It seemed like a good bet: Turn waste into biomass fuel. Faced with an enormous surplus of Beetle Kill Pine just waiting to be harvested, Colorado entrepreneur Mark Mathis gambled that pressing them into fuel pellets would be the way to go. The pressed pellets, which are more efficient than burning logs, are used in special stoves and give off little smoke. As a bonus, they could even be used to power the very facility producing them.
Mathis was optimistic in a 2007 article in The Denver Post, which touched on his construction of a $9 million dollar facility for his company, Confluence Energy. "Our intention is to build it and they will come. In my opinion there is opportunity in every natural disaster. You just have to ferret it out." But lest you think the man a mere profiteer, it's important to note that Mathis was trying to find the solution to a problem, not exploit the environment: "It's unfortunate," he said of the situation, "and I'd just as soon have a healthy forest."

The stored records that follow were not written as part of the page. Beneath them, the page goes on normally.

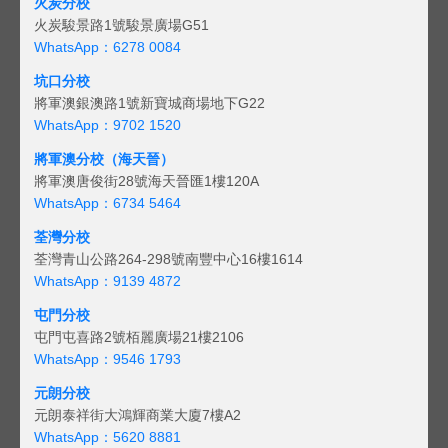
火炭分校
火炭駿景路1號駿景廣場G51
WhatsApp：6278 0084
坑口分校
將軍澳銀澳路1號新寶城商場地下G22
WhatsApp：9702 1520
將軍澳分校（海天晉）
將軍澳唐俊街28號海天晉匯1樓120A
WhatsApp：6734 5464
荃灣分校
荃灣青山公路264-298號南豐中心16樓1614
WhatsApp：9139 4872
屯門分校
屯門屯喜路2號栢麗廣場21樓2106
WhatsApp：9546 1793
元朗分校
元朗泰祥街大鴻輝商業大廈7樓A2
WhatsApp：5620 8881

What was unfortunate became even more unfortunate. By 2010 the company was open for business—and struggling. Heating oil prices in oil-rich Colorado had dropped, there was competition from other pellet manufacturers, and the winters had not been as cold, further driving down demand. There was demand for pellets in Europe, but shipping product from landlocked Colorado all the way across the Atlantic would eat up any profits.
It was a Canadian company, Viridis Energy, that came to the rescue and acquired Confluence Energy the following year. Mathis still ran one of the largest pellet facilities in the western United States, and Viridis had the distribution muscle to efficiently get the product to ports on both coasts.